6:6:1 Sze-mâ Khien (History of the Kâu Dynasty, p. 3) relates that, 'when he was confined in Yû-lî, Wăn increased the 8 trigrams to 64 hexagrams.'
6:6:2 E.g., hexagrams XVII, 1. 6; XLVI, 1. 4. Tan's authorship of the symbolism is recognised in the Žo Khwan, B. C. 540.
6:6:3 P. Regis (vol. ii, P. 379) says: 'Vel nihil vel parum errabit qui dicet opus Yî King fuisse perfectum anno quinto Khăng Wang, seu anno 1109 aut non ultra annum 1108, ante aerae Christianae initium; quod satis in rebus non omnino certis.' But the fifth year of king Khăng was B. C. 1111.
7:7:1 It has been suggested that 'Antiquissimus Sinarum liber' may mean only 'A very ancient book of the Chinese,' but the first sentence of the Preface to the work commences:--'Inter onmes constat librorum Sinicorum, quos classicos vocant, primum et antiquissimum esse Y-King.'
At the end of M. De Guignes' edition of P. Gaubil's translation of the Shû, there is a notice of the Yî King sent in 1738 to the Cardinals of the Congregation de Propaganda Fide by M. Claude Visdelou, Bishop of Claudiopolis. M. De Guignes says himself, 'L' Y-King est le premier des Livres Canoniques des Chinois.' But P. Visdelou writes more guardedly and correctly:--'Pour son ancienneté, s'il en faut croire les Annales des Chinois, il a été commencé quarante-six siècles avant celui-ci. Si cela est vrai, comme toute la nation l'avoue unanimement, ou peut à juste titre l'appeler le plus ancien des livres.' But he adds, 'Ce n'étoit pas proprement un livre, ni quelque chose d'approchant; c'étoit une énigme très obscure, et plus difficile cent fois à expliquer que celle du sphinx.'
P. Couplet expresses himself much to the same effect in the prolegomena (p. xviii) to the work called 'Confucius Sinarum Philosophus,' published at Paris in 1687 by himself and three other fathers of the Society of Jesus (Intorcetta, Herdritch, and Rougemont). Both they and P. Visdelou give an example of a portion of the text and its interpretation, having singularly selected the same hexagram,--the 15th, on Humility.

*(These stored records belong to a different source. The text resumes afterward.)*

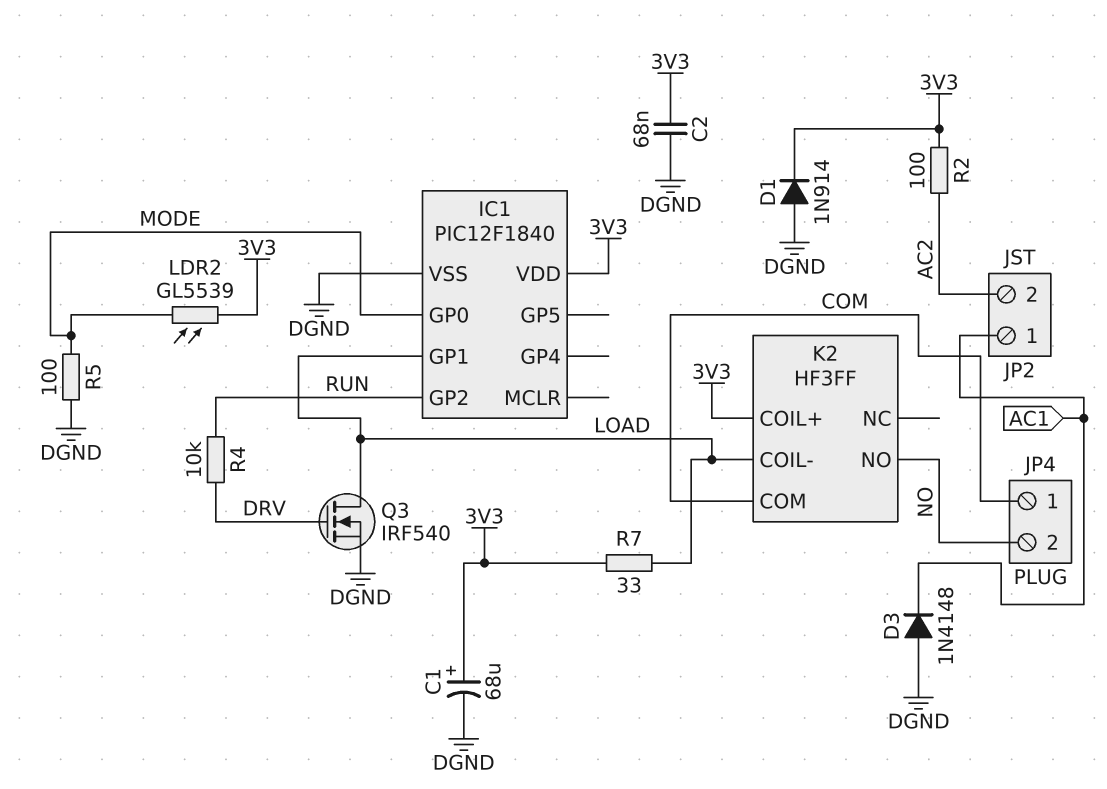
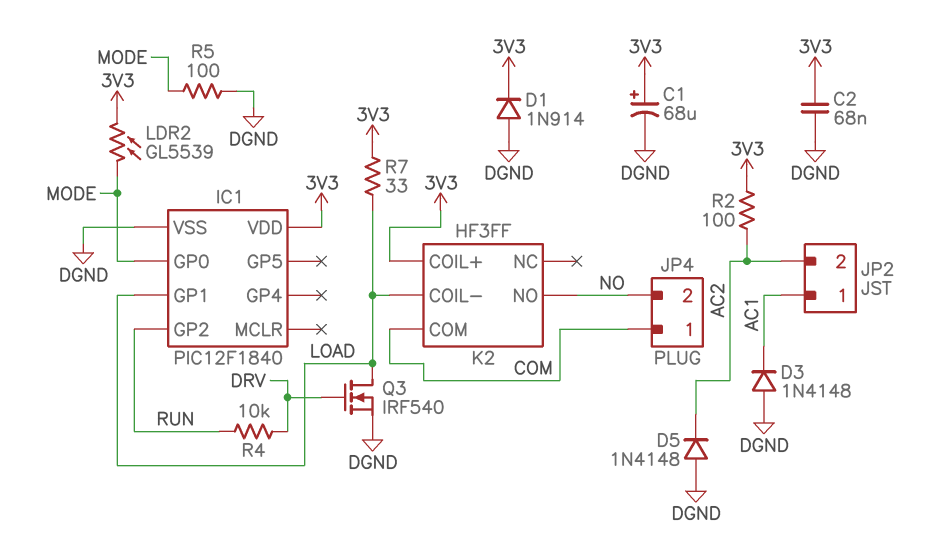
D5: none -> diode 1N4148 (A DGND, K AC2)

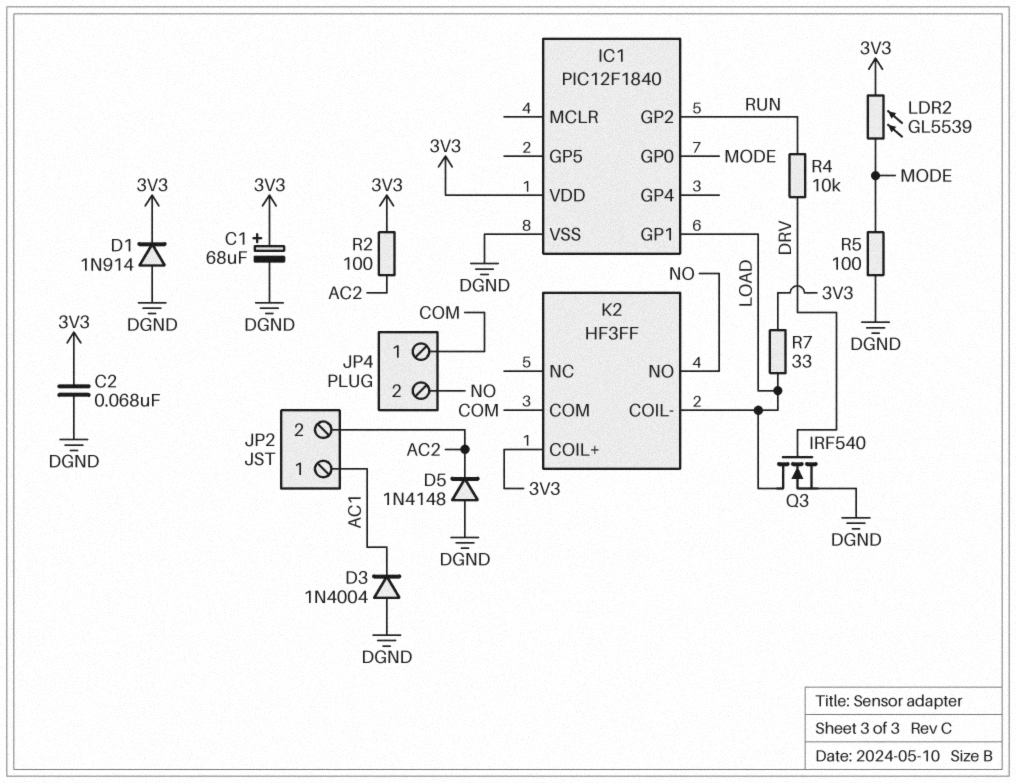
D3: diode 1N4148 (A DGND, K AC1) -> diode 1N4004 (A DGND, K AC1)

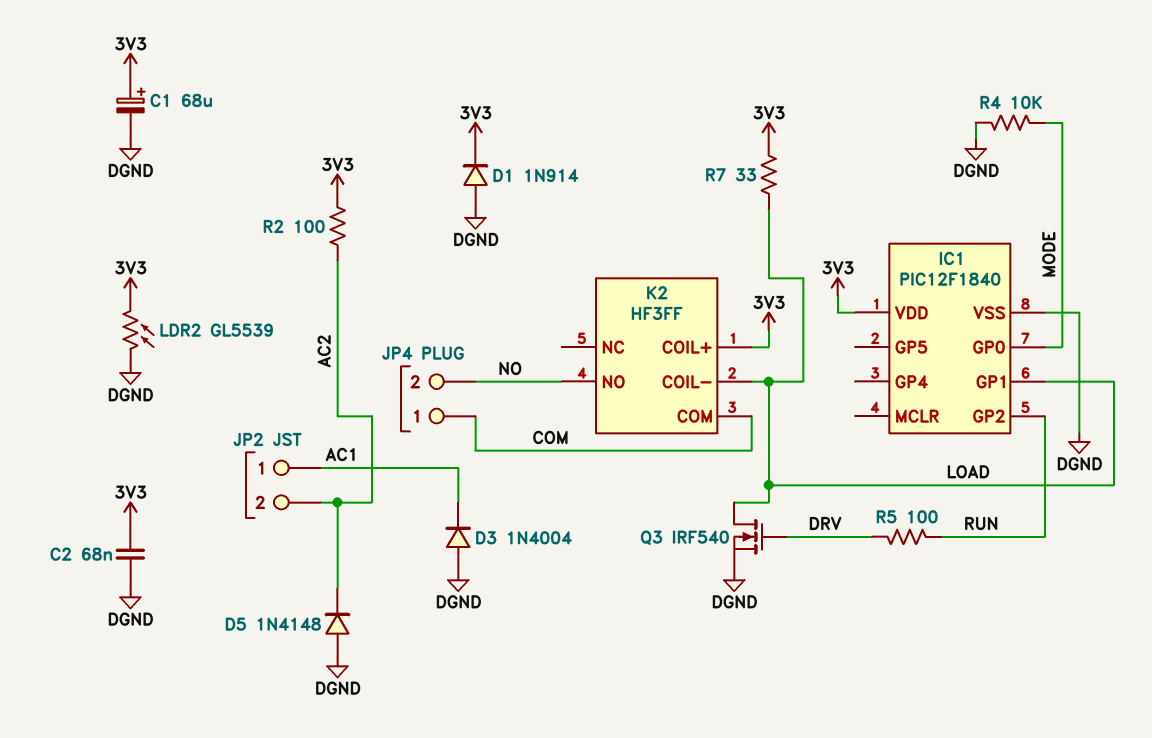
LDR2: GL5539 (3V3, MODE) -> GL5539 (3V3, DGND)
R4: 10k (DRV, RUN) -> 10k (DGND, MODE)
R5: 100 (DGND, MODE) -> 100 (DRV, RUN)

9:9:1 See a communication on certain new views about the Yî in the 'Times' of April 20, 1880; reprinted in Trübner's American, European, and Oriental Literary Record, New Series, vol. i, pp. 125-127.
9:9:2 Regis' coadjutors in the work were the Fathers Joseph de Mailla, who turned the Chinese into Latin word for word, and compared the result with the Mankâu version of the Yî; and Peter du Tartre, whose principal business was to supply the historical illustrations. Regis himself revised all their work and enlarged it, adding his own dissertations and notes. See Prospectus Operis, immediately after M. Mohl's Preface.